- DESCRIPTION OF THE TASK
If an entry below contains an image, drop the image and retype the rest exactly.

- RECORDED INFORMATION
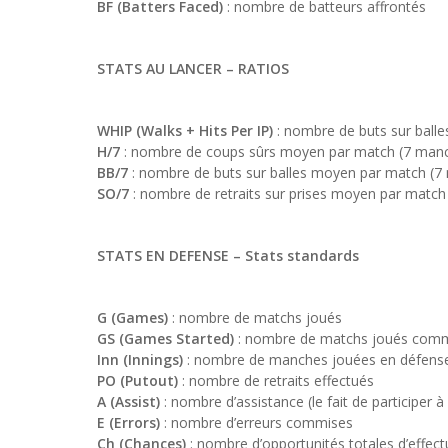
BF (Batters Faced)
: nombre de batteurs affrontés
STATS AU LANCER
– RATIOS
WHIP (Walks + Hits Per IP)
: nombre de buts sur ball
H/7
: nombre de coups sûrs moyen par match (7 man
BB/7
: nombre de buts sur balles moyen par match (7
SO/7
: nombre de retraits sur prises moyen par matc
STATS EN DEFENSE –
Stats standards
G (Games)
: nombre de matchs joués
GS (Games Started)
: nombre de matchs joués comme
Inn (Innings)
: nombre de manches jouées en défens
PO (Putout)
: nombre de retraits effectués
A (Assist)
: nombre d’assistance (le fait de participer 
E (Errors)
: nombre d’erreurs commises
Ch (Chances)
: nombre d’opportunités totales d’effect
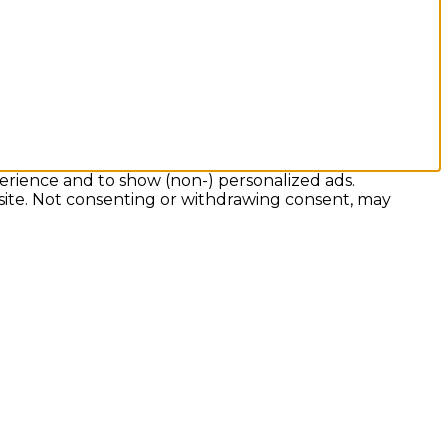
erience and to show (non-) personalized ads.
 site. Not consenting or withdrawing consent, may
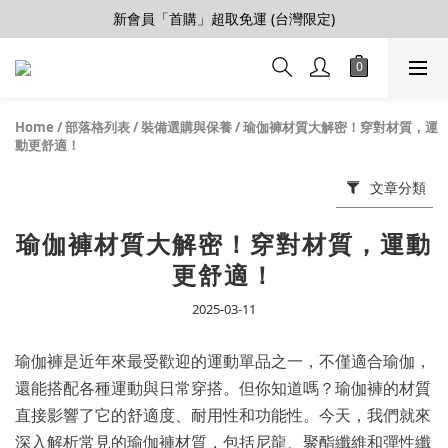
新會員「首購」超取免運 (台灣限定)
【會員推薦賞】推薦好朋友，拿100購物金
加入LINE好友>連結會員>領50元折價券
【會員推薦賞】推薦好朋友，拿100購物金
Home
/
部落格列表
/
裝備選購與保養
/
瑜伽褲材質大解密！穿對材質，運
動更舒適！
文章分類
瑜伽褲材質大解密！穿對材質，運動
更舒適！
2025-03-11
瑜伽褲是近年來最受歡迎的運動單品之一，不僅適合瑜伽，
還能搭配各種運動與日常穿搭。但你知道嗎？瑜伽褲的材質
直接影響了它的舒適度、耐用性和功能性。今天，我們就來
深入解析常見的瑜伽褲材質，包括尼龍、聚酯纖維和彈性纖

- WORKED SOLUTION
BF (Batters Faced)
: nombre de batteurs affrontés
STATS AU LANCER
– RATIOS
WHIP (Walks + Hits Per IP)
: nombre de buts sur ball
H/7
: nombre de coups sûrs moyen par match (7 man
BB/7
: nombre de buts sur balles moyen par match (7
SO/7
: nombre de retraits sur prises moyen par matc
STATS EN DEFENSE –
Stats standards
G (Games)
: nombre de matchs joués
GS (Games Started)
: nombre de matchs joués comme
Inn (Innings)
: nombre de manches jouées en défens
PO (Putout)
: nombre de retraits effectués
A (Assist)
: nombre d’assistance (le fait de participer 
E (Errors)
: nombre d’erreurs commises
Ch (Chances)
: nombre d’opportunités totales d’effect
erience and to show (non-) personalized ads.
 site. Not consenting or withdrawing consent, may
新會員「首購」超取免運 (台灣限定)
【會員推薦賞】推薦好朋友，拿100購物金
加入LINE好友>連結會員>領50元折價券
【會員推薦賞】推薦好朋友，拿100購物金
Home
/
部落格列表
/
裝備選購與保養
/
瑜伽褲材質大解密！穿對材質，運
動更舒適！
文章分類
瑜伽褲材質大解密！穿對材質，運動
更舒適！
2025-03-11
瑜伽褲是近年來最受歡迎的運動單品之一，不僅適合瑜伽，
還能搭配各種運動與日常穿搭。但你知道嗎？瑜伽褲的材質
直接影響了它的舒適度、耐用性和功能性。今天，我們就來
深入解析常見的瑜伽褲材質，包括尼龍、聚酯纖維和彈性纖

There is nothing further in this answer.